I'm a boy and I've developed feelings for my friend who is lesbian. What can I do to stop these feelings for her?
I am in a friend group of 4 people and 1 of them is a lesbian girl. (I am a boy) I recently developed feelings for her and have no idea what to do because I just want to be friends with her and can’t stop these feelings for her. What do I do?
Hi there and thank you for reaching out.
You say you have developed feelings for a girl in your group who is a lesbian and that you are finding it hard to be friends because you cannot stop your feelings for her and you’re ask us what you can do.
First of all, we don’t decide who we fall in love with and that can be tricky sometimes. The fact that she is sexually attracted to women means she won’t be able to feel the same way about you and that needs to be respected. It seems you are trying to let go and be her friend, but for now, you haven’t been able to do so.
Secondly, it generally takes time to leave the feelings we have for someone aside, and it normally starts by accepting the fact that what we feel for them will never be reciprocated. Let’s look at it from another perspective: if a boy came to tell you he liked you, would he stand a chance? Probably not, because you are attracted to girls. How you feel about imagining that scenario is pretty close to what the girl you are in love with now would feel if you told her about your feelings. It is important and helpful to admit to yourself you have a crush on someone who is not obtainable, like a celebrity or a fictitious character. At the end of the day, when we imagine what a good, healthy and happy relationship would look like with someone, we generally picture someone who wants us back and loves us for who we are. She cannot do that, so she is not the right person for you.
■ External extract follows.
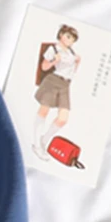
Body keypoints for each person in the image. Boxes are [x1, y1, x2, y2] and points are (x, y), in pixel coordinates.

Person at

Thirdly, it is going to hurt a bit for a while, maybe you will need time apart from her to work through the crush and to do some healing. Give yourself some time to grieve, sit with your feelings; it’s normal to feel frustrated and let-down that it’s not to be. Be kind to yourself, spend time doing things that make you happy and get enough sleep, exercise, good, healthy food and stay hydrated. It could help to talk to someone you trust too, be that a good friend or a parent or another important adult in your life. If you feel you cannot talk about this with them, you can always give Childline a ring and we will support you at any time. We can be reached through the free number 1800 666666 or by using the live chat in www.childline.ie.
We hope this cleared things up for you and that after the healing is done, you can find what you are looking for.